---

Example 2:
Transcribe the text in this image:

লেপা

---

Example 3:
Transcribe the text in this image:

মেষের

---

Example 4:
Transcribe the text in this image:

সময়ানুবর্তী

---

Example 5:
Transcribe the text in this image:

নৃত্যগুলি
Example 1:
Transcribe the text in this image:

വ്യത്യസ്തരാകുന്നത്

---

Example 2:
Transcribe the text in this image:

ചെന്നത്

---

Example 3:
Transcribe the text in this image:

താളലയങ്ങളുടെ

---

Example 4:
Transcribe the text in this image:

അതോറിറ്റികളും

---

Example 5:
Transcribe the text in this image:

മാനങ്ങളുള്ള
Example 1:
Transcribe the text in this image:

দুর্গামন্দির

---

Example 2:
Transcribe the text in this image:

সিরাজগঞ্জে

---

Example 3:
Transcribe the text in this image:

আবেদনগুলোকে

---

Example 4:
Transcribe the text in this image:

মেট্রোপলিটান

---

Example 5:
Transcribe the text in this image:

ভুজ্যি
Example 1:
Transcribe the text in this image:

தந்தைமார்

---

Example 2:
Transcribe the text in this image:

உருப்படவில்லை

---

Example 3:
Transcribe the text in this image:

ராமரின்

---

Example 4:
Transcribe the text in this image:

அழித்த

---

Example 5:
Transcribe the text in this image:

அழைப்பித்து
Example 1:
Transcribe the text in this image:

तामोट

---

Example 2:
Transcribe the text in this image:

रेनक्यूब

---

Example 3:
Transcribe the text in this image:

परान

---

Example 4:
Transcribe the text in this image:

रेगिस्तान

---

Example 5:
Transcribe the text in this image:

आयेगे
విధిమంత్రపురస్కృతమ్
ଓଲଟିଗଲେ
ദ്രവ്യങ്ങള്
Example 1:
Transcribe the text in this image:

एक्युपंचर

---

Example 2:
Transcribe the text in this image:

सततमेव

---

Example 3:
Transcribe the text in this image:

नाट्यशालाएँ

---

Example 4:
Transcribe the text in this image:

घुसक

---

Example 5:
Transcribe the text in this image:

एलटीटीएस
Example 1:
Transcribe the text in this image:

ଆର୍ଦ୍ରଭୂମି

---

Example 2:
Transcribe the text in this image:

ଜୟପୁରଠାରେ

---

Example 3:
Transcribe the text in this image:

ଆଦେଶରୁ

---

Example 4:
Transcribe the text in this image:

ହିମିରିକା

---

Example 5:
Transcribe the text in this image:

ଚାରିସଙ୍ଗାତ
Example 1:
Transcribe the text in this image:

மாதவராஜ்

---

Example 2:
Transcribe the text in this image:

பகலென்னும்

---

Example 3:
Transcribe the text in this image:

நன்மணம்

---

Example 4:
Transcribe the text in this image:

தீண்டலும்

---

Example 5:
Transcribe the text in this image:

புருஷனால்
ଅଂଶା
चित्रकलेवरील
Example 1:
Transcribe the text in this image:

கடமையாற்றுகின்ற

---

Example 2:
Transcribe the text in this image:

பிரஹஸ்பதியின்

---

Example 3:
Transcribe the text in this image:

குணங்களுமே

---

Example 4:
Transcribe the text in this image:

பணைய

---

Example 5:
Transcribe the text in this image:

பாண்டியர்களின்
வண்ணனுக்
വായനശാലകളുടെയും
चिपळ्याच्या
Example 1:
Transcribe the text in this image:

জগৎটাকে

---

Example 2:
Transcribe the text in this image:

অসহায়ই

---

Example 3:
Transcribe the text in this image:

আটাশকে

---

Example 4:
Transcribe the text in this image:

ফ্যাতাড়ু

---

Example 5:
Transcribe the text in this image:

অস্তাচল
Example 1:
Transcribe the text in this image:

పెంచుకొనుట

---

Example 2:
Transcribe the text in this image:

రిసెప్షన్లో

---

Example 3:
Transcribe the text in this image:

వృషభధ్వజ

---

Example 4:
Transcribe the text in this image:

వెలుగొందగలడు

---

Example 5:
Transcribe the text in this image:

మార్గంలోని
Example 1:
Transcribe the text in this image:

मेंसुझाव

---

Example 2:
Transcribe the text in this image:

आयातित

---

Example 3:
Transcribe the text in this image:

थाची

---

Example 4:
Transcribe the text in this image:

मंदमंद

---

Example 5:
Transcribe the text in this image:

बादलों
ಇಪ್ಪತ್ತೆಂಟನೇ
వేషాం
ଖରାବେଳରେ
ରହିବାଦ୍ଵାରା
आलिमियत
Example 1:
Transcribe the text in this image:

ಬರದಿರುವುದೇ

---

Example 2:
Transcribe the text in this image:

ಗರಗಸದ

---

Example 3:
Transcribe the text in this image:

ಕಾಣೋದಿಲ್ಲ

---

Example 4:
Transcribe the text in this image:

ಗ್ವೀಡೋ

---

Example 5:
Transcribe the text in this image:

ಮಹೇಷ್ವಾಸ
■ ■ ■
* **Goal of the exercise**:
Exact retyping of every entry is required.

* **Your response**:
---

Example 2:
Transcribe the text in this image:

লেপা

---

Example 3:
Transcribe the text in this image:

মেষের

---

Example 4:
Transcribe the text in this image:

সময়ানুবর্তী

---

Example 5:
Transcribe the text in this image:

নৃত্যগুলি
Example 1:
Transcribe the text in this image:

വ്യത്യസ്തരാകുന്നത്

---

Example 2:
Transcribe the text in this image:

ചെന്നത്

---

Example 3:
Transcribe the text in this image:

താളലയങ്ങളുടെ

---

Example 4:
Transcribe the text in this image:

അതോറിറ്റികളും

---

Example 5:
Transcribe the text in this image:

മാനങ്ങളുള്ള
Example 1:
Transcribe the text in this image:

দুর্গামন্দির

---

Example 2:
Transcribe the text in this image:

সিরাজগঞ্জে

---

Example 3:
Transcribe the text in this image:

আবেদনগুলোকে

---

Example 4:
Transcribe the text in this image:

মেট্রোপলিটান

---

Example 5:
Transcribe the text in this image:

ভুজ্যি
Example 1:
Transcribe the text in this image:

தந்தைமார்

---

Example 2:
Transcribe the text in this image:

உருப்படவில்லை

---

Example 3:
Transcribe the text in this image:

ராமரின்

---

Example 4:
Transcribe the text in this image:

அழித்த

---

Example 5:
Transcribe the text in this image:

அழைப்பித்து
Example 1:
Transcribe the text in this image:

तामोट

---

Example 2:
Transcribe the text in this image:

रेनक्यूब

---

Example 3:
Transcribe the text in this image:

परान

---

Example 4:
Transcribe the text in this image:

रेगिस्तान

---

Example 5:
Transcribe the text in this image:

आयेगे
విధిమంత్రపురస్కృతమ్
ଓଲଟିଗଲେ
ദ്രവ്യങ്ങള്
Example 1:
Transcribe the text in this image:

एक्युपंचर

---

Example 2:
Transcribe the text in this image:

सततमेव

---

Example 3:
Transcribe the text in this image:

नाट्यशालाएँ

---

Example 4:
Transcribe the text in this image:

घुसक

---

Example 5:
Transcribe the text in this image:

एलटीटीएस
Example 1:
Transcribe the text in this image:

ଆର୍ଦ୍ରଭୂମି

---

Example 2:
Transcribe the text in this image:

ଜୟପୁରଠାରେ

---

Example 3:
Transcribe the text in this image:

ଆଦେଶରୁ

---

Example 4:
Transcribe the text in this image:

ହିମିରିକା

---

Example 5:
Transcribe the text in this image:

ଚାରିସଙ୍ଗାତ
Example 1:
Transcribe the text in this image:

மாதவராஜ்

---

Example 2:
Transcribe the text in this image:

பகலென்னும்

---

Example 3:
Transcribe the text in this image:

நன்மணம்

---

Example 4:
Transcribe the text in this image:

தீண்டலும்

---

Example 5:
Transcribe the text in this image:

புருஷனால்
ଅଂଶା
चित्रकलेवरील
Example 1:
Transcribe the text in this image:

கடமையாற்றுகின்ற

---

Example 2:
Transcribe the text in this image:

பிரஹஸ்பதியின்

---

Example 3:
Transcribe the text in this image:

குணங்களுமே

---

Example 4:
Transcribe the text in this image:

பணைய

---

Example 5:
Transcribe the text in this image:

பாண்டியர்களின்
வண்ணனுக்
വായനശാലകളുടെയും
चिपळ्याच्या
Example 1:
Transcribe the text in this image:

জগৎটাকে

---

Example 2:
Transcribe the text in this image:

অসহায়ই

---

Example 3:
Transcribe the text in this image:

আটাশকে

---

Example 4:
Transcribe the text in this image:

ফ্যাতাড়ু

---

Example 5:
Transcribe the text in this image:

অস্তাচল
Example 1:
Transcribe the text in this image:

పెంచుకొనుట

---

Example 2:
Transcribe the text in this image:

రిసెప్షన్లో

---

Example 3:
Transcribe the text in this image:

వృషభధ్వజ

---

Example 4:
Transcribe the text in this image:

వెలుగొందగలడు

---

Example 5:
Transcribe the text in this image:

మార్గంలోని
Example 1:
Transcribe the text in this image:

मेंसुझाव

---

Example 2:
Transcribe the text in this image:

आयातित

---

Example 3:
Transcribe the text in this image:

थाची

---

Example 4:
Transcribe the text in this image:

मंदमंद

---

Example 5:
Transcribe the text in this image:

बादलों
ಇಪ್ಪತ್ತೆಂಟನೇ
వేషాం
ଖରାବେଳରେ
ରହିବାଦ୍ଵାରା
आलिमियत
Example 1:
Transcribe the text in this image:

ಬರದಿರುವುದೇ

---

Example 2:
Transcribe the text in this image:

ಗರಗಸದ

---

Example 3:
Transcribe the text in this image:

ಕಾಣೋದಿಲ್ಲ

---

Example 4:
Transcribe the text in this image:

ಗ್ವೀಡೋ

---

Example 5:
Transcribe the text in this image:

ಮಹೇಷ್ವಾಸ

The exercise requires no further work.